En Guatemala las elecciones de 2015 le dieron la presidencia al actor cómico y empresario Jimmy Morales por una confluencia de derechas (con base en el partido fundado por los exmilitares genocidas de los años ochenta) llamada Frente de Convergencia Nacional (FCN). Durante 2017 se produjeron doce desalojos de comunidades campesinas indígenas, un total de 1.016 personas desalojadas por las fuerzas militares y las guardias privadas. El gobierno propuso una ley que califica como actos terroristas las marchas y movilizaciones sociales, y también un decreto-ley para amnistiar los crímenes de guerra de las Fuerzas Armadas guatemaltecas; los golpes, maltratos y hasta asesinatos de líderes campesinos y sociales han recrudecido en el país que es el primero en seguir la política norteamericana en Medio Oriente.

Un “clima de época” represivo ha retornado a América Latina. En ninguno de los casos señalados (seis países) gobiernan fuerzas militares, y en todos ellos (con sus más y sus menos) funcionan las instituciones republicanas (es decir, en las formas hay elecciones, un Congreso y funcionarios civiles).

¿Dónde encontrar la razón común por la que todos estos gobiernos profundicen sus organizaciones, leyes y acciones represivas? En todos los casos, son gobiernos de derecha que impulsan el despliegue del modelo neoliberal. Allí está la raíz del nuevo ciclo represivo: las políticas neoliberales son incompatibles con la pervivencia de una democracia con inclusión política creciente y políticas públicas progresivas: necesitados de profundizar la apropiación del excedente económico para los terratenientes, los grandes industriales locales y transnacionales y las demandas de los grupos financieros locales y transnacionales, inevitablemente los gobiernos de derecha deben afectar los intereses y logros de los trabajadores industriales, de los campesinos y sus comunidades, de los pueblos originarios y sus tierras, de los trabajadores estatales y de los servicios educativos, sanitarios y sociales que el Estado brinda o puede brindar.

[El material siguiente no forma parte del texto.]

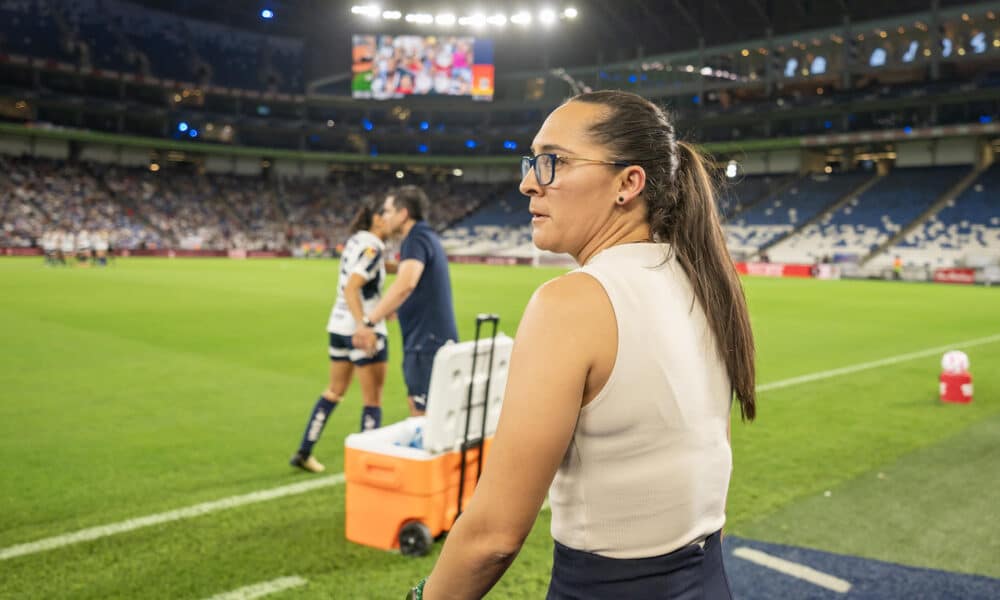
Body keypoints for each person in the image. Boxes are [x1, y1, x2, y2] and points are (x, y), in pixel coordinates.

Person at [406, 90, 756, 599]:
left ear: (627, 183)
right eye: (533, 162)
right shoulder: (703, 283)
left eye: (554, 162)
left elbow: (493, 537)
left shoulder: (571, 303)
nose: (528, 182)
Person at [289, 198, 391, 473]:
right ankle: (365, 469)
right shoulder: (373, 247)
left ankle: (304, 450)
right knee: (372, 401)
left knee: (335, 390)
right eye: (385, 215)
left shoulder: (356, 241)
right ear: (377, 221)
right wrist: (364, 324)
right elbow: (352, 286)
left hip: (337, 325)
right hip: (362, 329)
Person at [353, 185, 458, 417]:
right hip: (431, 339)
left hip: (426, 343)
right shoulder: (426, 235)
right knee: (428, 410)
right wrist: (398, 308)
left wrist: (369, 322)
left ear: (403, 214)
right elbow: (417, 284)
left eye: (389, 211)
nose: (384, 217)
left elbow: (406, 283)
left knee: (423, 414)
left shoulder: (416, 238)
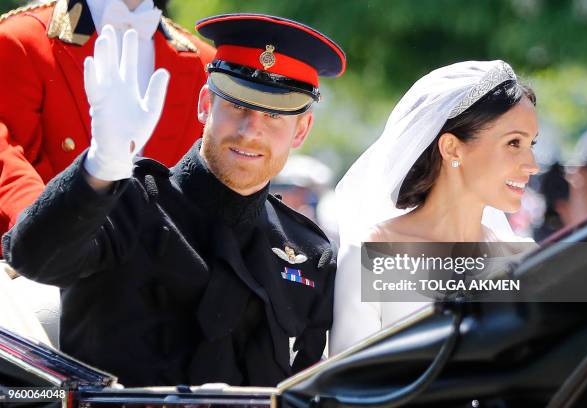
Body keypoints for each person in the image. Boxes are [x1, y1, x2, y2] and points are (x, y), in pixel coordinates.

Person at [2, 13, 345, 386]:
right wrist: (100, 164)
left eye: (274, 116)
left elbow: (308, 388)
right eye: (237, 106)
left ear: (301, 131)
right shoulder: (125, 204)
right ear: (204, 104)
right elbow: (32, 257)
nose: (251, 132)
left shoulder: (309, 255)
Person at [330, 60, 539, 354]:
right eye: (514, 143)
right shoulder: (369, 255)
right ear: (452, 148)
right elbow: (350, 388)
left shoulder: (524, 259)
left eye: (532, 144)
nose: (532, 166)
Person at [0, 0, 215, 248]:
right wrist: (54, 240)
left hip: (164, 275)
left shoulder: (204, 66)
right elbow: (8, 167)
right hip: (52, 271)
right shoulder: (21, 41)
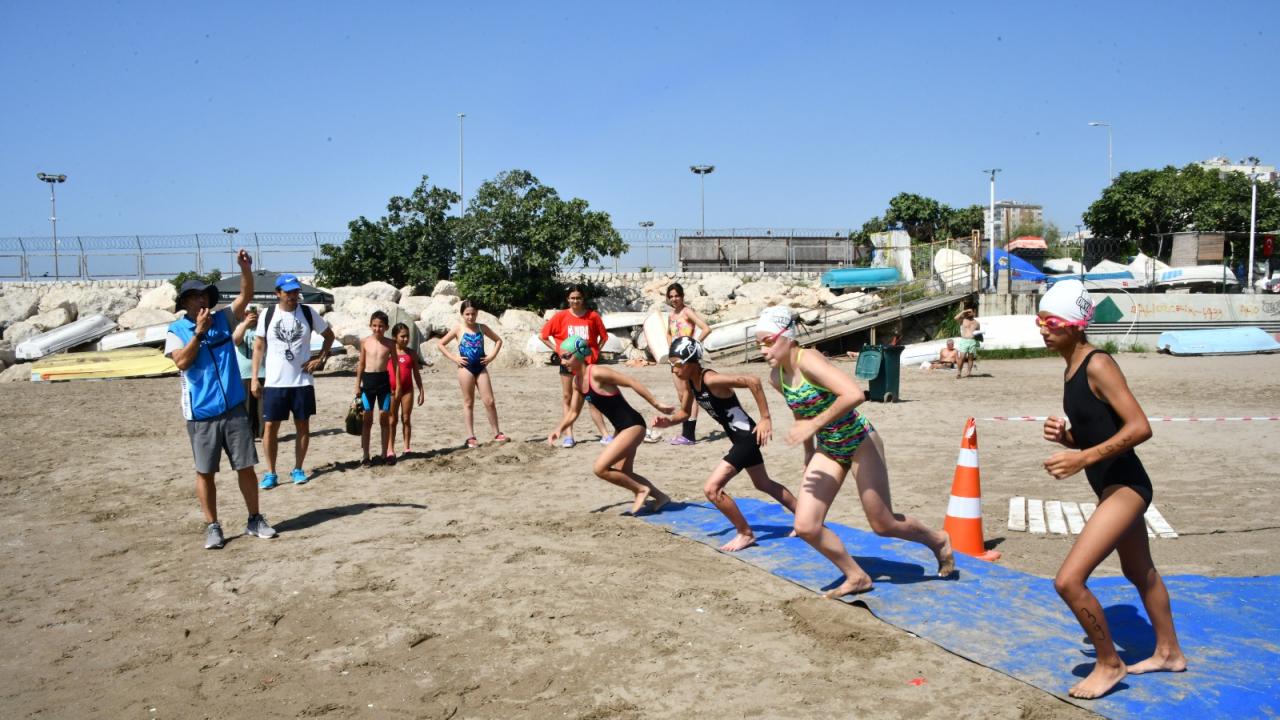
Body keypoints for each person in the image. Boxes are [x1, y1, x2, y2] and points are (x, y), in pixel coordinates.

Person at [1037, 279, 1186, 699]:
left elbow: (1140, 427)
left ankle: (1109, 663)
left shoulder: (1097, 363)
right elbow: (1098, 432)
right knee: (1139, 571)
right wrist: (1066, 439)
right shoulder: (1070, 366)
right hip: (1109, 484)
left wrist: (1081, 458)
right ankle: (1169, 652)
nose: (1043, 329)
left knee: (1068, 580)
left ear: (1076, 324)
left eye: (1051, 321)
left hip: (1127, 484)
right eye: (1040, 320)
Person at [756, 306, 953, 598]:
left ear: (788, 336)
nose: (763, 349)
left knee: (883, 525)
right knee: (806, 525)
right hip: (829, 448)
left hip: (861, 441)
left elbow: (854, 394)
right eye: (759, 343)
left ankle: (938, 541)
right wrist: (809, 452)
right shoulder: (777, 377)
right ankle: (856, 576)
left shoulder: (808, 359)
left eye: (768, 340)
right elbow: (801, 412)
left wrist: (814, 426)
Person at [165, 249, 276, 550]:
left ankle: (254, 518)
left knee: (246, 467)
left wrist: (245, 268)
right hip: (201, 415)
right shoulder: (175, 331)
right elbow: (181, 363)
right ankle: (213, 526)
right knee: (205, 472)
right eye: (194, 296)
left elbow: (246, 293)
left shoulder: (223, 318)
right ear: (185, 303)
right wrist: (198, 335)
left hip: (234, 409)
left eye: (204, 295)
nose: (201, 300)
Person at [653, 337, 797, 551]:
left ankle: (745, 533)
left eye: (677, 363)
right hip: (740, 438)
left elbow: (753, 381)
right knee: (763, 483)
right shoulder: (691, 382)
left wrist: (765, 418)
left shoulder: (711, 379)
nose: (673, 369)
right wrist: (669, 422)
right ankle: (806, 518)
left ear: (692, 361)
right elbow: (684, 413)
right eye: (671, 364)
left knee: (712, 489)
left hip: (748, 438)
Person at [549, 336, 673, 516]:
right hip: (621, 429)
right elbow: (573, 413)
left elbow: (631, 382)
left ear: (580, 354)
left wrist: (656, 404)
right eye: (561, 357)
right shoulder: (577, 382)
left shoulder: (597, 372)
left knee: (600, 468)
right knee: (624, 472)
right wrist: (559, 429)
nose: (563, 361)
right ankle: (661, 497)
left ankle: (640, 490)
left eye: (567, 356)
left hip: (633, 425)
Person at [251, 274, 335, 488]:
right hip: (275, 382)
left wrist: (320, 358)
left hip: (302, 382)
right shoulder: (268, 314)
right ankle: (271, 473)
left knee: (303, 426)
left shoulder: (308, 313)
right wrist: (254, 378)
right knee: (270, 427)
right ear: (277, 293)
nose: (293, 296)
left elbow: (329, 336)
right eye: (288, 292)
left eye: (296, 291)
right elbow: (258, 346)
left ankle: (298, 469)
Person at [539, 285, 611, 448]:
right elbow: (543, 336)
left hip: (587, 365)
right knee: (568, 398)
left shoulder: (592, 316)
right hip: (568, 365)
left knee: (592, 399)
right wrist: (558, 350)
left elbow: (604, 337)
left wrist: (595, 352)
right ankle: (569, 436)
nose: (575, 301)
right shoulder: (560, 316)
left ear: (583, 298)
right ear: (568, 299)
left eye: (578, 298)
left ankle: (605, 434)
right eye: (572, 298)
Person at [437, 300, 508, 448]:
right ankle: (470, 436)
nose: (470, 317)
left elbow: (498, 341)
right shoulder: (458, 328)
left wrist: (491, 357)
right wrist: (454, 358)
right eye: (467, 314)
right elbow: (440, 344)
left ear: (477, 313)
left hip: (481, 368)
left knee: (489, 401)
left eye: (473, 314)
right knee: (468, 402)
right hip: (465, 369)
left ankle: (497, 433)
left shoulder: (482, 328)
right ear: (462, 314)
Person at [663, 283, 712, 446]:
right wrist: (671, 349)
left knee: (689, 395)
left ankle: (689, 434)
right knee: (681, 395)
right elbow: (669, 333)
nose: (674, 299)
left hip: (687, 360)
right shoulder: (671, 315)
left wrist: (693, 344)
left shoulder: (687, 311)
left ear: (682, 296)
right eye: (671, 296)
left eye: (676, 295)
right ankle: (685, 433)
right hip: (675, 360)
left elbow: (706, 328)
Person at [354, 311, 399, 466]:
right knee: (367, 419)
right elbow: (361, 364)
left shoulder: (390, 344)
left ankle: (384, 453)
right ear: (370, 325)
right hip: (368, 383)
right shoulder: (364, 342)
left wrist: (397, 385)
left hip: (383, 383)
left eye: (380, 326)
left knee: (384, 418)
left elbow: (395, 365)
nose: (377, 329)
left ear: (386, 327)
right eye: (374, 325)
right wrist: (357, 385)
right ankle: (365, 455)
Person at [387, 322, 425, 455]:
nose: (406, 339)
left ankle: (406, 447)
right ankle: (390, 448)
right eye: (402, 336)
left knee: (406, 418)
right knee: (392, 420)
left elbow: (416, 373)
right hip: (391, 390)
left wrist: (421, 390)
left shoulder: (412, 353)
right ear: (394, 337)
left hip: (408, 390)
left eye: (407, 336)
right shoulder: (389, 353)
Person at [232, 305, 265, 439]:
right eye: (247, 313)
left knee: (263, 407)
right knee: (247, 407)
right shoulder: (239, 327)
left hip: (264, 372)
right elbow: (235, 340)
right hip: (244, 374)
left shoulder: (263, 328)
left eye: (253, 313)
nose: (251, 315)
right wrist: (245, 324)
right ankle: (249, 434)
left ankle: (264, 434)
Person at [955, 308, 981, 378]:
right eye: (968, 312)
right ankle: (959, 372)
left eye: (970, 312)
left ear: (974, 313)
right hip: (964, 340)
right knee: (962, 357)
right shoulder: (963, 320)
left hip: (972, 341)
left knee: (970, 358)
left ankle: (969, 372)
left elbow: (978, 333)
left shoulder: (977, 323)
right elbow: (956, 318)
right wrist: (964, 311)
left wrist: (979, 340)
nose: (968, 313)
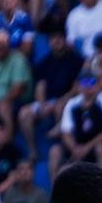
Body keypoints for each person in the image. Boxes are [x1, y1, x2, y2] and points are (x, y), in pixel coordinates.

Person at [18, 31, 80, 161]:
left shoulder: (76, 60)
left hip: (69, 99)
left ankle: (63, 148)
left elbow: (77, 87)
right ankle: (33, 151)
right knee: (24, 113)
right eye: (53, 38)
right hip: (49, 101)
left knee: (59, 106)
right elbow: (40, 87)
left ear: (65, 40)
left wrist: (63, 99)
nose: (56, 41)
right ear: (49, 42)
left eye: (59, 37)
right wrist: (42, 105)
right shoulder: (44, 62)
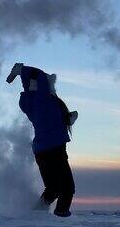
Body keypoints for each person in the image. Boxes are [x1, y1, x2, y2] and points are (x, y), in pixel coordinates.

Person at [7, 63, 78, 217]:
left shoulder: (30, 102)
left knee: (53, 189)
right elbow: (39, 76)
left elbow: (50, 119)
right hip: (54, 149)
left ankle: (35, 215)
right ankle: (61, 216)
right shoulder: (42, 98)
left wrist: (22, 75)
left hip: (42, 151)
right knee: (67, 188)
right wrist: (21, 70)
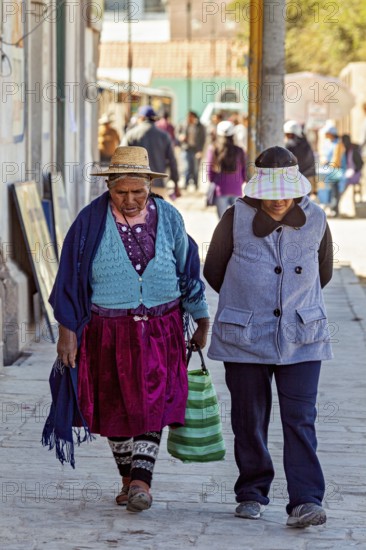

Llevar adelante ese programa “en democracia” implica tener que lidiar con una movilización y una protesta social crecientes. Allí, en la respuesta a la movilización social creciente, radica el corazón de este nuevo ciclo represivo. También es necesario decir de cara a 2018 que es en América Latina en donde aún hoy se resiste profundamente al neoliberalismo.

La historia nunca está cerrada y es de imaginar que las experiencias populares de los primeros años del siglo XXI hayan dejado su siembra para pasar de un ciclo de derecha represiva a la reconstrucción de democracias populares e inclusivas.